Professor Anne Glover, herself a genetic engineer, is urging consumers to ignore labels like "Frankenstein foods" because they are misleading and damaging. The potential benefits of GM crops are "huge", she says, and the risks "extremely small".
But her enthusiasm for GM food has infuriated environmentalists, who fear she could exert an important influence on Scottish ministers. They argue that GM crops are "potentially dangerous" and point out that they have been widely rejected by the public and supermarkets.
Glover (50), a molecular biologist from the University of Aberdeen, was appointed chief scientific adviser earlier this year by the Deputy First Minister, Nicol Stephen. She is an expert on microbes and has genetically engineered bacteria to glow in the dark.
She has taken luminescence genes from deep sea organisms and transplanted them into soil bacteria. The healthier the soil, the brighter the bacteria glow, making it possible to use them as biological sensors for measuring environmental contamination.
It's that research - which has been commercialised - which informs Glover's view of GM foods. "I'm absolutely in favour of genetic manipulation carried out under appropriate guidelines," she told the Sunday Herald.
GM food could help end poverty and hunger in the world, as well as reducing farmers' use of hazardous pesticides, she said in an interview. "I think GM crops might well be able to help us in addressing some of these issues."

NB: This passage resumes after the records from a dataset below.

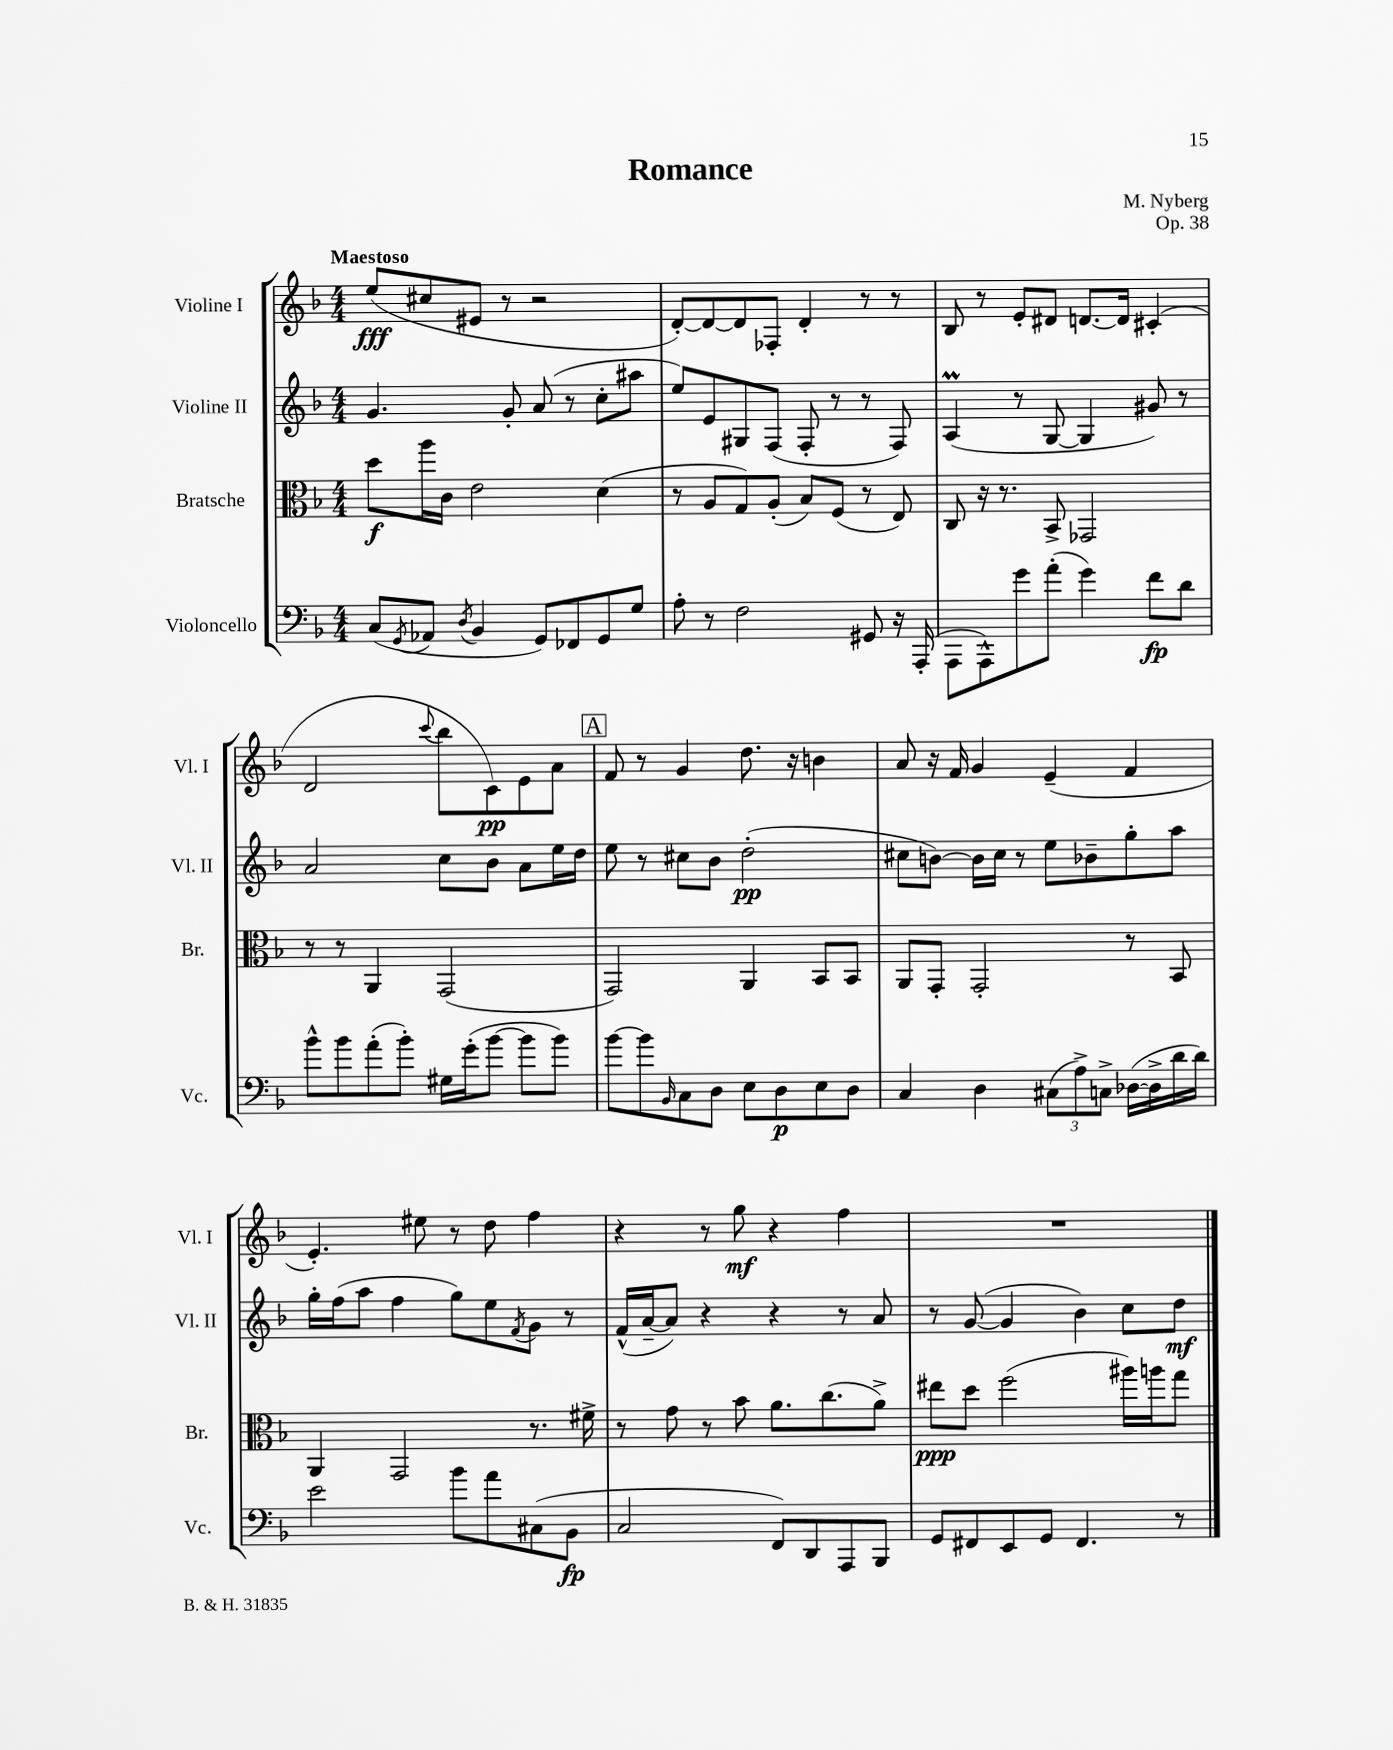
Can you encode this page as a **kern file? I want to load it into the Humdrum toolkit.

**kern	**kern	**kern	**kern
*staff4	*staff3	*staff2	*staff1
*clefF4	*clefC3	*clefG2	*clefG2
*k[b-]	*k[b-]	*k[b-]	*k[b-]
*M4/4	*M4/4	*M4/4	*M4/4
(8C	8dd	4.g	(8ee
8qGG	.	.	.
8AA-	16aa	.	8cc#
.	16c	.	.
8qD	.	.	.
4BB-	2e	.	8e#
.	.	8g'	8r
8GG)	.	(8a	2r
8FF-	.	8r	.
8GG	(4d	8cc'	.
8G	.	8aa#	.
=	=	=	=
8A'	8r	8ee)	[8d')
8r	8A	8e	8d_
2F	8G)	8G#	8d]
.	(8A'	(8F	8F-'
.	8B-)	8F'	4d'
.	(8F	8r	.
8GG#	8r	8r	8r
16r	8E)	8F)	8r
(16AAA'	.	.	.
=	=	=	=
8AAA	8C	(4A	8B-
8AAA^^)	16r	.	8r
.	8.r	.	.
8g	.	8r	8e'
(8a'	8BB-^	[8G	8d#
4g)	2GG-	4G]	[8.d
.	.	.	16d]
8f	.	8g#)	(4c#'
8d	.	8r	.
=	=	=	=
8b-^^	8r	2a	2d
8b-	8r	.	.
(8a'	4AA	.	.
8b-')	.	.	.
.	.	.	8qqccc
16G#	(2GG	8cc	8bb-
(16g'	.	.	.
[8b-	.	8b-	8c)
8b-]	.	8a	8e
8b-)	.	16ee	8a
.	.	16dd	.
=	=	=	=
[8b-	2GG)	8ee	8f
8b-]	.	8r	8r
16qqBB-	.	.	.
8C	.	8cc#	4g
8D	.	8b-	.
8E	4AA	(2dd'	8.dd
8D	.	.	.
.	.	.	16r
8E	8BB-	.	4b
8D	8BB-	.	.
=	=	=	=
4C	8AA	8cc#	8a
.	8GG'	[8b)	16r
.	.	.	16f
4D	2GG'	16b]	4g
.	.	16cc#	.
.	.	8r	.
(12C#	.	8ee	(4e~
12A^)	.	.	.
.	.	8b-~	.
12C^	.	.	.
([16D-	8r	8gg'	4f
16D-^]	.	.	.
16d	8BB-	8aa	.
16d)	.	.	.
=	=	=	=
2e	4AA	16gg'	4.e')
.	.	(16ff	.
.	.	8aa	.
.	2GG	4ff	.
.	.	.	8ee#
8b-	.	8gg)	8r
8a	.	8ee	8dd
.	.	8qf	.
(8C#	8.r	8g	4ff
8BB-	.	8r	.
.	16f#^	.	.
=	=	=	=
2C	8r	(16f^^	4r
.	.	[16a~	.
.	8g	8a])	.
.	8r	4r	8r
.	8b-	.	8gg
8FF)	8.a	4r	4r
8DD	.	.	.
.	(8.cc	.	.
8AAA	.	8r	4ff
8BBB-	8a^)	8a	.
=	=	=	=
8GG	8ee#	8r	1r
8FF#	8dd	([8g	.
8EE	(2ff	4g]	.
8GG	.	.	.
4.FF#	.	4b-)	.
.	16aa#)	8cc	.
.	16aa	.	.
8r	8gg	8dd	.
==	==	==	==
*-	*-	*-	*-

Crops could be engineered to resist drought, or to have a higher nutritional value, she argued. They could also be developed to produce high yields of biofuels to use as a renewable fuel for vehicles in place of oil.
Blight-resistant GM potatoes being trialed in England could help Scotland's potato market, she suggested. GM crops could also deliver cheaper foods with longer shelf lives.
"They have a significant amount to offer, globally, in terms of how they could be used to better produce crops under difficult conditions and to reduce the amount of chemicals used in agriculture," Glover stated.
The public debates that had so far taken place - including one inspired by the government - had been "really poorly informed", she claimed. "There's an astonishing lack of knowledge about genetic modification."
She didn't understand why people were prepared to eat fast food high in fat and preservatives known to be bad for health, but worried about GM. "The risks of GM foods is infinitely low compared to other things," she said.
Glover was particularly concerned about the widespread use of the term "Frankenstein foods" to describe GM products. "That's really unhelpful because you can do an enormous amount of damage by labelling something in that way," she said.
"We certainly need to learn from what's happened over GM foods to ensure that we don't allow developing new technologies with a huge amount to offer us to be hijacked by phrases which are all to do with headline-grabbing and nothing to do with reality."
But her views were fiercely rejected by the Soil Association, which promotes and certifies organic food. "There is no evidence whatever that Scottish consumers want GM products in their food supplies," said Hugh Raven, the association's director in Scotland.
"If the Scottish Executive's advisors can't grasp that in a democracy it's not very clever to foist potentially dangerous new technologies onto reluctant consumers, God help us all."
Raven pointed out that several studies had raised questions about the safety of GM organisms for human consumption. Some showed that modified genes could transfer into bacteria in the human gut.
Scottish ministers have postponed a long-promised consultation on the "coexistence" arrangements under which GM crops might be grown north of the border until next summer. No GM crops have been grown in Scotland since trials of GM oil seed rape ended in 2003.
The Scottish Greens' environment speaker, Mark Ruskell MSP, has proposed a bill to the Holyrood Parliament to make GM companies strictly liable for any economic damage caused by contamination from GM crop trials and commercialisation.
"I think the professor needs to wake up to the reality of GM crops and to the basics of plant biology. Once the GM genie is out the bottle, there is no going back," Ruskell said.
"She only needs to look to Canada where farming businesses have been left crippled after their crops have become contaminated. Given that GM crops would ruin the Scottish agriculture industry, I'm at a loss as to why the government's chief scientific adviser is determined to push this agenda."
Anne Glover, however, stressed that scientists should not impose GM onto an unwilling public. They should explain the benefits, leaving it up to people and politicians to decided what they wanted, she said. "I would like people to understand the technology and then make their own decisions.